Tutta questa parte è ben rappresentata nel film, anche se c’è un particolare, che fu poi fondamentale per individuare il padre, la madre e l’assassino, che nel film non è molto considerato, ma che lo stesso Mocerino tiene a sottolineare.

Continua l’ufficiale: «Quando sembrava che nessuno dei tanti Dna che prelevavamo nella zona di Brembate ci desse una risposta, fu il commissario Stefano Bonafini della squadra mobile di Bergamo, oggi questore, ad avere l’intuizione di controllare i frequentatori della discoteca “Sabbie Mobili”, vicina al campo di Chignolo.

Così trovammo Damiano Guerinoni. Non c’entrava nulla, ma come rivelavano le indagini genetiche era imparentato con il papà di Ignoto 1 per via paterna. Nel film non si dà atto di questa indagine, ma è stata incredibile e tutti ci abbiamo creduto fino in fondo, tutti ci abbiamo lavorato insieme: polizia, carabinieri e pm». Da quel giorno, lo ha ricordato Mocerino, fu creato un pool formato dai Ros e dallo Sco (i reparti speciali dei carabinieri e della polizia) per risolvere i grandi delitti.

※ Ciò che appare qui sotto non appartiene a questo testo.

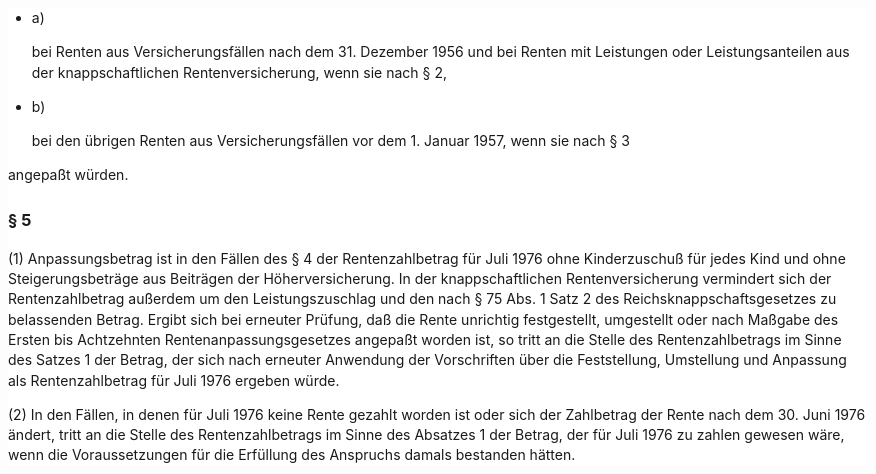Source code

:   - a)
    
    <div style="">
    
    bei Renten aus Versicherungsfällen nach dem 31. Dezember 1956 und
    bei Renten mit Leistungen oder Leistungsanteilen aus der
    knappschaftlichen Rentenversicherung, wenn sie nach § 2,
    
    </div>

  - b)
    
    <div style="">
    
    bei den übrigen Renten aus Versicherungsfällen vor dem 1. Januar
    1957, wenn sie nach § 3
    
    </div>

angepaßt würden.

</div>

</div>

</div>

</div>

<span id="BJNR013730976BJNE001200312.html"></span>

### § 5  

<div>

<div class="jnhtml">

<div>

<div class="jurAbsatz">

(1) Anpassungsbetrag ist in den Fällen des § 4 der Rentenzahlbetrag für
Juli 1976 ohne Kinderzuschuß für jedes Kind und ohne Steigerungsbeträge
aus Beiträgen der Höherversicherung. In der knappschaftlichen
Rentenversicherung vermindert sich der Rentenzahlbetrag außerdem um den
Leistungszuschlag und den nach § 75 Abs. 1 Satz 2 des
Reichsknappschaftsgesetzes zu belassenden Betrag. Ergibt sich bei
erneuter Prüfung, daß die Rente unrichtig festgestellt, umgestellt oder
nach Maßgabe des Ersten bis Achtzehnten Rentenanpassungsgesetzes
angepaßt worden ist, so tritt an die Stelle des Rentenzahlbetrags im
Sinne des Satzes 1 der Betrag, der sich nach erneuter Anwendung der
Vorschriften über die Feststellung, Umstellung und Anpassung als
Rentenzahlbetrag für Juli 1976 ergeben würde.

</div>

<div class="jurAbsatz">

(2) In den Fällen, in denen für Juli 1976 keine Rente gezahlt worden ist
oder sich der Zahlbetrag der Rente nach dem 30. Juni 1976 ändert, tritt
an die Stelle des Rentenzahlbetrags im Sinne des Absatzes 1 der Betrag,
der für Juli 1976 zu zahlen gewesen wäre, wenn die Voraussetzungen für
die Erfüllung des Anspruchs damals bestanden hätten.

Nel film è proprio la pm Ruggeri, interpretata da una convincente Isabella Ragonese, la protagonista. Continua Mocerino, che ancora oggi abita a Clusone: «Con la dottoressa alla fine si era creata una vera e propria amicizia. Alcune scene del film sono un po’ romanzate, ma ci sono anche tanti episodi reali. Anzi, dirò di più: nella realtà sono capitate cose che potrebbero persino superare la finzione del cinema».

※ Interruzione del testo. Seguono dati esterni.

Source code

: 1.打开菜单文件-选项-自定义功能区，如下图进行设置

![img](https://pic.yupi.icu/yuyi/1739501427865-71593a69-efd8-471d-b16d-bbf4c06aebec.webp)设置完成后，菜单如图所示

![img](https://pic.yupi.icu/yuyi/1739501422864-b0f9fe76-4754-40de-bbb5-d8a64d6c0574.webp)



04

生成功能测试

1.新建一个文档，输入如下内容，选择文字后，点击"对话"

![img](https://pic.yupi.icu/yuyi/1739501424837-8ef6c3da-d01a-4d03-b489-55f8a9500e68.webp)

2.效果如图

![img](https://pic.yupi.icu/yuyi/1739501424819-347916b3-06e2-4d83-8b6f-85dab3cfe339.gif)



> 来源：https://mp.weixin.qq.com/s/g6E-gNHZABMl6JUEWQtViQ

A che cosa si riferisce in carabiniere? Ecco la risposta: «Tornando alla ricerca della mamma di Ignoto 1, ovvero la misteriosa ragazza con la quale Guerinoni aveva avuto una storia e un figlio, ricordo le signore anziane che sfilarono nel mio ufficio a Clusone per venire a sottoporsi al test del Dna.

Erano centinaia e alcune, per paura che l’esame fosse in qualche modo invasivo per loro, si facevano accompagnare dai mariti. Molte parlavano solo dialetto, era anche difficile capirle». Ai tempi Mocerino non solo riceveva le donne che in qualche modo avevano avuto a che fare con l’autista di Gor-no, ovvero il papà di Ignoto 1, ma aveva il compito di indagare tra gli anziani dei paesi limitrofi nella speranza che ricordassero qualcosa.

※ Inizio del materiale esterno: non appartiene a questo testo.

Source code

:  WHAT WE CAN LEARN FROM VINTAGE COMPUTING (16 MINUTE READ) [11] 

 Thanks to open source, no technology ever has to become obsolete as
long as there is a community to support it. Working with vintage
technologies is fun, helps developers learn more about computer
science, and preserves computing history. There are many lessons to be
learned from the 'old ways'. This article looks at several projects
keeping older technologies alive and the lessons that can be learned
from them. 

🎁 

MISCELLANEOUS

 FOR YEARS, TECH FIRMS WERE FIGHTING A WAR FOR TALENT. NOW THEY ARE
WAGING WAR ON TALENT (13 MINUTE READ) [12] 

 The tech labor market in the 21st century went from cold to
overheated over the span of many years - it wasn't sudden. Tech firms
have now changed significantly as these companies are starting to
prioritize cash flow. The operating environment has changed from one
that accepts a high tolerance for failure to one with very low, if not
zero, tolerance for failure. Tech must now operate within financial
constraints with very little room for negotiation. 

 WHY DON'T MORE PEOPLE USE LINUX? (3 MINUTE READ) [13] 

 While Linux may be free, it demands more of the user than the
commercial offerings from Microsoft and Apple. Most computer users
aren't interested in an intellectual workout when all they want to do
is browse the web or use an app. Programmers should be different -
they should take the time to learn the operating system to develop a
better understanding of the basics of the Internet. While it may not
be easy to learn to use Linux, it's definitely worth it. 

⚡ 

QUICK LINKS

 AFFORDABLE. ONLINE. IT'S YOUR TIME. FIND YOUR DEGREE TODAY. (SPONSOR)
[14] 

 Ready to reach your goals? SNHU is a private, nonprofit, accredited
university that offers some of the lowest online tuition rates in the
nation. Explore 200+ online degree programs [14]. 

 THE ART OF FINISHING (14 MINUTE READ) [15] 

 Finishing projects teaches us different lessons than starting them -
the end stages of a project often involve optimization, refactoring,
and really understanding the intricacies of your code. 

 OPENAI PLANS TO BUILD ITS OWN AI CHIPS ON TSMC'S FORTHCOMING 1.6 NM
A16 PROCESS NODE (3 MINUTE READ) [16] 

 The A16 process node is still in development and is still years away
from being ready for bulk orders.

E infatti, proprio grazie al fatto che si fidavano di lui, uno di loro, l’autista Antonio Negroni, si presentò per dire che forse ricordava il nome di quella ragazza che aveva avuto un figlio da Guerinoni. E in effetti poi si rivelò il nome giusto: Ester Arzuffi.

Aggiunge l’ufficiale: «Venne da me in caserma, ma ricordo poi di essere andato da lui insieme con il sacerdote del paese, don Arturo. Quella sera c’era una partita di calcio della Nazionale italiana in tv e l’ho guardata con loro. Ricordo anche che voi di Giallo lo stavate cercando e siete capitati lì proprio quella sera. Naturalmente non potevate sapere che io ero già lì!»